Tengo que confesar que no sé qué me aterra más: si descubrir en mi nuca la saeta fría de su mirada desde allí, desde el ojo de su cerradura (porque digo: ninguna mirada es inofensiva. Toda mirada lleva a rastras una intención, generalmente una intención terrible.) o dedicar mi cogitación a descifrar la actividad de sus maquinaciones silenciosas. Porque entonces presiento que sus maquinaciones me implican, me comprometen, ya es imposible negarlo: entonces estoy seguro de que soy el objeto, la víctima de sus crueles planificaciones.
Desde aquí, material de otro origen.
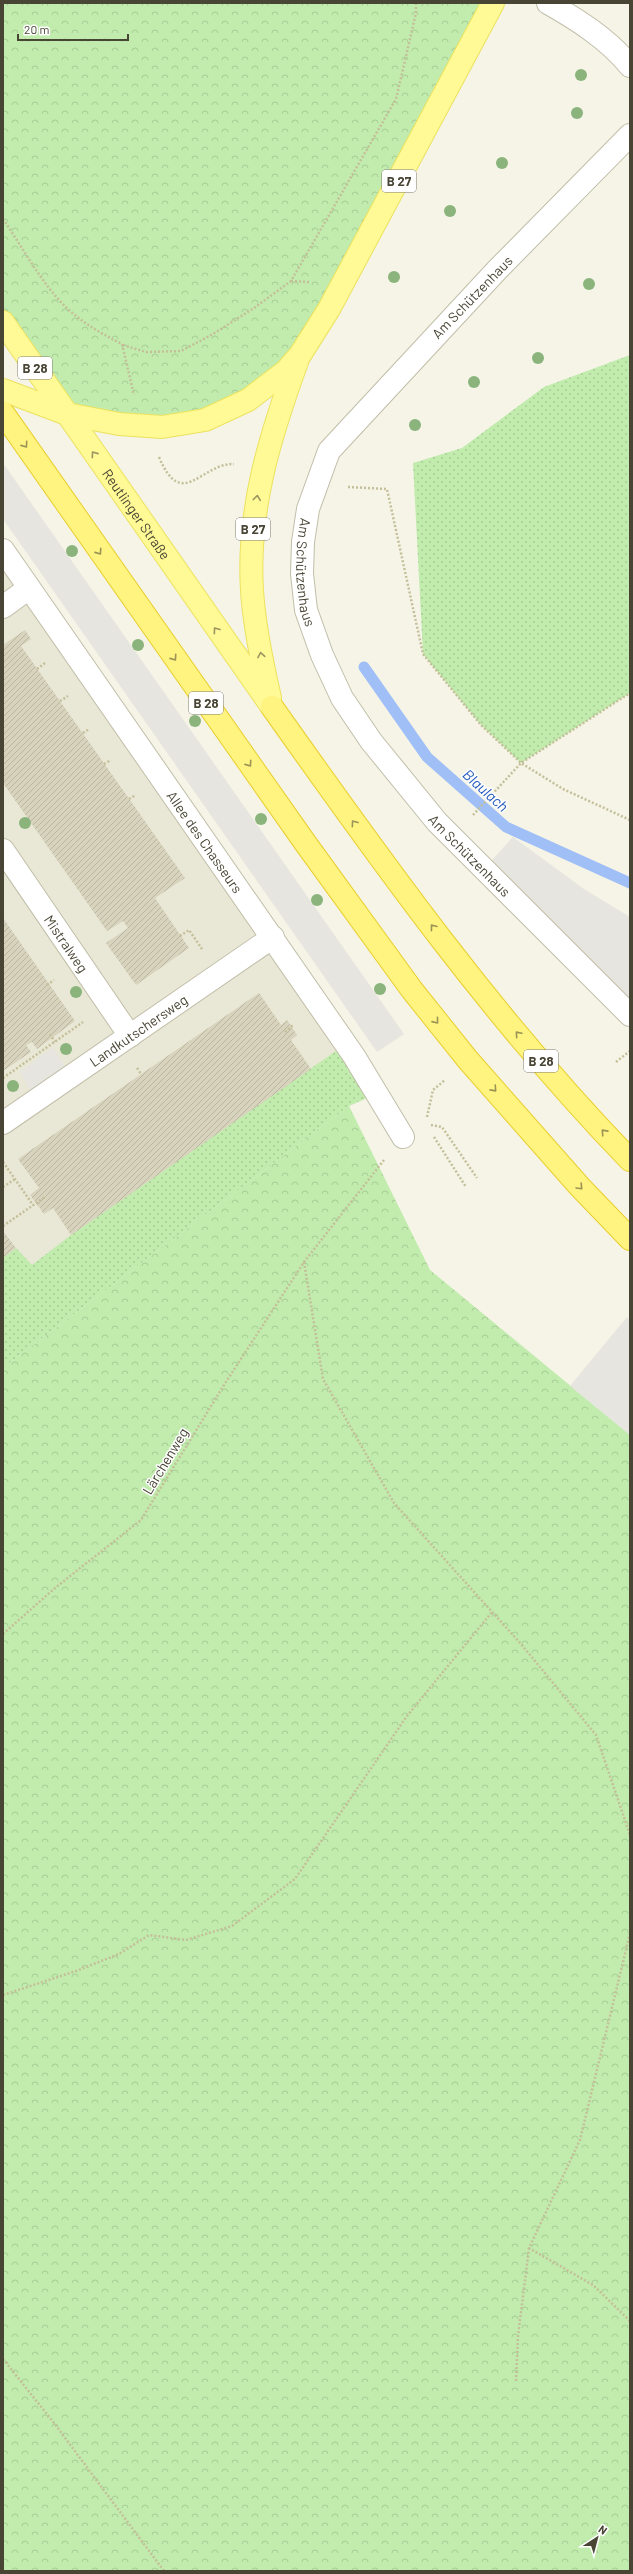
<svg xmlns="http://www.w3.org/2000/svg" width="633" height="2574" font-family="Barlow,sans-serif">
	<defs>
		<pattern id="grass-dots" width="8" height="8" patternUnits="userSpaceOnUse"><rect width="8" height="8" fill="#c1ecad"/><path d="M2 2h.1M6 6h.1" fill="none" stroke="#a7cc95" stroke-width="1.8" stroke-linecap="round"/></pattern>
		<pattern id="forest-crowns" width="20" height="18" patternUnits="userSpaceOnUse"><rect width="20" height="18" fill="#c1ecad"/><path d="M2 6a3 3 0 1 1 6 0M12 15a3 3 0 1 1 6 0" fill="none" stroke="#a7cc95"/></pattern>
		<pattern id="building-hatch" width="6" height="6" patternUnits="userSpaceOnUse"><rect width="6" height="6" fill="#d7d3bc"/><path d="M-1 1l2-2M0 6l6-6M5 7l2-2" fill="none" stroke="#bab6a2"/></pattern>
	</defs>
	<rect width="100%" height="100%" fill="#f5f4e7"/>
	<polygon fill="#e9e7d5" points="3,550 378,1093 349,1106 3,1368"/>
	<g fill="url(#grass-dots)">
		<polygon points="630,355 630,693 521,763 481,725 423,654 413,463 462,448 544,387"/>
		<polygon points="346,1044 378,1093 349,1106 3,1368 3,1258 16,1248 32,1265 71,1235"/>
	</g>
	<g fill="url(#forest-crowns)">
		<polygon points="3,3 493,3 300,355 205,420 67,414 3,322"/>
		<polygon points="349,1106 430,1270 630,1435 630,2571 3,2571 3,1368"/>
	</g>
	<g fill="#e6e5df">
		<polygon points="3,463 404,1034 377,1052 3,519"/>
		<polygon points="513,837 584,889 630,917 630,1015 484,869"/>
		<polygon points="53,1048 72,1076 37,1100 19,1072"/>
		<polygon points="627,1317 630,1320 630,1435 570,1386"/>
	</g>
	<g fill="none" stroke-linecap="round" stroke-linejoin="round">
		<polyline stroke="#9fbff6" stroke-width="11" points="364,667 427,757 506,827 630,883"/>
	</g>
	<g fill="url(#building-hatch)">
		<polygon points="25,630 31,639 21,646 185,878 155,898 189,948 136,985 106,943 128,928 123,921 107,931 3,783 3,645"/>
		<polygon points="3,918 75,1021 37,1049 32,1042 26,1045 31,1052 3,1071"/>
		<polygon points="259,993 281,1025 287,1020 297,1035 291,1040 311,1069 71,1235 53,1208 44,1214 30,1195 39,1188 18,1159"/>
		<polygon points="3,1231 16,1248 3,1258"/>
	</g>
	<g fill="none" stroke-linecap="round" stroke-linejoin="round">
		<defs>
			<g id="minor">
				<path d="M548,3C578,20 608,39 630,66"/>
				<path id="s1" d="M630,135L497,270L329,451L308,509L303,542L302,574L306,610L322,655L342,698L371,741L437,822L630,1015"/>
				<path id="s2" d="M3,550L354,1056L403,1137"/>
				<polyline points="3,607 29,588"/>
				<path id="s3" d="M3,850L130,1036"/>
				<path id="s4" d="M3,1123L273,937"/>
			</g>
			<g id="primary">
				<path id="s5" d="M3,322L272,707"/>
				<polyline points="3,390 67,414 119,424 162,427 205,420 248,400 286,371 300,355 329,309 493,3"/>
				<path d="M270,698C262,663 254,626 252,590C247,510 270,436 297,362"/>
			</g>
			<g id="trunk">
				<polyline points="3,413 306,844 412,990 468,1060 580,1187 630,1239"/>
				<path d="M272,707C383,864 496,1022 630,1160"/>
			</g>
		</defs>
		<use href="#minor" stroke="#c1bea9" stroke-width="24"/>
		<use href="#primary" stroke="#ece25e" stroke-width="24"/>
		<use href="#trunk" stroke="#e9ce2d" stroke-width="24"/>
		<g stroke="#c4bf99" stroke-width="2.5" stroke-dasharray="2 2" stroke-linecap="butt">
			<path d="M3,219C23,248 44,288 70,311C86,325 104,335 122,344L134,395"/>
			<polyline points="291,281 309,282"/>
			<polyline points="123,345 146,352 181,351 213,334 254,308 291,281 396,99 416,13 416,3"/>
			<path d="M159,457C182,512 201,463 234,464"/>
			<polyline points="348,487 387,489 423,654 481,725 521,763 563,789 630,820"/>
			<polyline points="37,669 45,663"/>
			<polyline points="60,701 68,696"/>
			<polyline points="83,733 89,729"/>
			<polyline points="104,764 111,760"/>
			<polyline points="129,799 136,795"/>
			<polyline points="473,815 521,763 630,693"/>
			<polyline points="180,936 189,930 202,949"/>
			<polyline points="47,985 54,980"/>
			<polyline points="285,1032 293,1025"/>
			<polyline points="50,1034 55,1042"/>
			<polyline points="616,1062 630,1051"/>
			<polyline points="137,1068 141,1074"/>
			<polyline points="3,1078 83,1022"/>
			<polyline points="427,1117 433,1090 445,1080"/>
			<polyline points="431,1125 442,1127 477,1178"/>
			<polyline points="434,1137 466,1187"/>
			<polyline points="3,1162 33,1205"/>
			<polyline points="3,1187 15,1179"/>
			<polyline points="3,1226 45,1197"/>
			<polyline points="304,1262 323,1379 394,1503 521,1644 596,1735 630,1835"/>
			<polyline points="3,1634 55,1588 141,1520 224,1385 304,1262 384,1160"/>
			<polyline points="630,1933 580,2140 529,2248 593,2285 630,2321"/>
			<polyline points="3,1995 76,1971 119,1954 149,1935 186,1940 232,1926 295,1879 407,1716 492,1612"/>
			<polyline points="3,2359 54,2423 164,2571"/>
			<polyline points="516,2381 518,2336 529,2248"/>
		</g>
		<use href="#minor" stroke="#fff" stroke-width="22"/>
		<use href="#primary" stroke="#fff996" stroke-width="22"/>
		<use href="#trunk" stroke="#fff47f" stroke-width="22"/>
	</g>
	<g fill="#8ab47c">
		<circle cx="581" cy="75" r="6"/>
		<circle cx="577" cy="113" r="6"/>
		<circle cx="502" cy="163" r="6"/>
		<circle cx="450" cy="211" r="6"/>
		<circle cx="394" cy="277" r="6"/>
		<circle cx="589" cy="284" r="6"/>
		<circle cx="538" cy="358" r="6"/>
		<circle cx="474" cy="382" r="6"/>
		<circle cx="415" cy="425" r="6"/>
		<circle cx="72" cy="551" r="6"/>
		<circle cx="138" cy="645" r="6"/>
		<circle cx="195" cy="721" r="6"/>
		<circle cx="261" cy="819" r="6"/>
		<circle cx="25" cy="823" r="6"/>
		<circle cx="317" cy="900" r="6"/>
		<circle cx="380" cy="989" r="6"/>
		<circle cx="76" cy="992" r="6"/>
		<circle cx="66" cy="1049" r="6"/>
		<circle cx="13" cy="1086" r="6"/>
	</g>
	<defs><path id="oneway-chevron" d="M-2-3.5L2.5 0L-2 3.5" fill="none" stroke-width="1.6" stroke-linecap="round" stroke-linejoin="round"/></defs>
	<g stroke="#9b9456">
		<use href="#oneway-chevron" transform="translate(25 445) rotate(55)"/>
		<use href="#oneway-chevron" transform="translate(99 552) rotate(55)"/>
		<use href="#oneway-chevron" transform="translate(174 658) rotate(55)"/>
		<use href="#oneway-chevron" transform="translate(249 764) rotate(55)"/>
		<use href="#oneway-chevron" transform="translate(354 823) rotate(-126)"/>
		<use href="#oneway-chevron" transform="translate(433 927) rotate(-128)"/>
		<use href="#oneway-chevron" transform="translate(436 1021) rotate(51)"/>
		<use href="#oneway-chevron" transform="translate(518 1034) rotate(-131)"/>
		<use href="#oneway-chevron" transform="translate(494 1089) rotate(48)"/>
		<use href="#oneway-chevron" transform="translate(604 1132) rotate(-132)"/>
		<use href="#oneway-chevron" transform="translate(580 1187) rotate(47)"/>
	</g>
	<g stroke="#9b9661">
		<use href="#oneway-chevron" transform="translate(94 454) rotate(-125)"/>
		<use href="#oneway-chevron" transform="translate(257 498) rotate(-83)"/>
		<use href="#oneway-chevron" transform="translate(216 630) rotate(-126)"/>
		<use href="#oneway-chevron" transform="translate(261 655) rotate(-100)"/>
	</g>
	<g text-anchor="middle" dominant-baseline="central" stroke-width="3" stroke-linejoin="round" paint-order="stroke">
		<g fill="#fff" stroke="#807d72" stroke-width="1">
			<rect x="382" y="170" width="34" height="22" rx="3"/>
			<rect x="18" y="357" width="34" height="22" rx="3"/>
			<rect x="236" y="518" width="34" height="22" rx="3"/>
			<rect x="189" y="692" width="34" height="22" rx="3"/>
			<rect x="524" y="1050" width="34" height="22" rx="3"/>
		</g>
		<g font-size="13" font-weight="bold" fill="#494535">
			<text x="399" y="181">B 27</text>
			<text x="35" y="368">B 28</text>
			<text x="253" y="529">B 27</text>
			<text x="206" y="703">B 28</text>
			<text x="541" y="1061">B 28</text>
		</g>
		<g font-size="14" fill="#494535" stroke="#fff">
			<text transform="translate(472 297) rotate(-46)">Am Schützenhaus</text>
			<text stroke="none"><textPath href="#s5" startOffset="234">Reutlinger Straße</textPath></text>
			<text stroke="none"><textPath href="#s1" startOffset="562">Am Schützenhaus</textPath></text>
			<text stroke="none"><textPath href="#s2" startOffset="355">Allee des Chasseurs</textPath></text>
			<text stroke="none"><textPath href="#s1" startOffset="898">Am Schützenhaus</textPath></text>
			<text stroke="none"><textPath href="#s3" startOffset="113">Mistralweg</textPath></text>
			<text stroke="none"><textPath href="#s4" startOffset="164">Landkutschersweg</textPath></text>
			<text transform="translate(165 1461) rotate(-59)">Lärchenweg</text>
		</g>
		<g font-size="15" font-style="italic" fill="#265bbd" stroke="#fff">
			<text transform="translate(486 790) rotate(42)">Blaulach</text>
		</g>
	</g>
	<rect width="633" height="2574" fill="none" stroke="#494535" stroke-width="8"/>
	<g transform="translate(597 2538) rotate(36)" stroke="#ffffff" stroke-width="3" paint-order="stroke">
	<path d="M0-3L7 15L0 10L-7 15Z" fill="#494535"/>
	<text y="-6" font-size="11" font-weight="bold" text-anchor="middle" fill="#494535">N</text>
	</g>
	<path d="M18 34v6h110v-6" fill="none" stroke="#494535" stroke-width="2"/>
	<text x="24" y="34" font-size="12" fill="#494535" stroke="#ffffff" stroke-width="3" paint-order="stroke">20 m</text>
</svg>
Lo imagino (al incógnito habitante de mi baúl) allí, atrapado o resguardado por la madera que lo encierra, acompañado por todos los demonios, trasteando con los pedazos de Dios, completando el plan infame que realiza quién sabe desde cuándo para dar el último toque y entonces suspirar ¡eureka! y asomarse al fin por el ojo del baúl con su ojo contaminado de su plan para flecharme la nuca y realizarlo.

Es por esto (porque es imposible respirar bajo el dictamen del terror) que hoy me he apertrechado de fuerzas y he maquinado un plan vicario, atrevido, quizás suicida. Hoy me propongo a abrir el baúl.

Estoy buscando la llave. En esta tarea me ocupo, y no me rendiré hasta haberla realizado. Recorro todas las avenidas de este mi laberinto de madera y de aire oscuro y viciado, acaricio el suelo pulido con los ojos, registro las cuatro esquinas de mi cuarto sin resultados. Agotado el espacio de mi cuarto recurro a investigar mi propio cuerpo desnudo, me palpo entero y cuando alcanzo mi nuca mis manos se posan ávidas en la continuidad de una cadena fina que rodea mi cuello. Con el terror que causa la esperanza mis dedos persiguen la cadena hasta encontrarse con un tubo de metal dentado que reposa sobre mi pecho pendiendo de la cadena. Eureka eureka, he encontrado la llave. Entonces suspiro y meto la llave en la cerradura del baúl y algo grande y brilloso y con dientes violenta el cuarto a través de la ventana y entonces yo soy el baúl y una llave tubular, aserrada y perfecta entra por mi boca, entonces me abro de par en par y de mi cuerpo de madera traspasado nacen al mundo todos los demonios, todos los pedazos de Dios.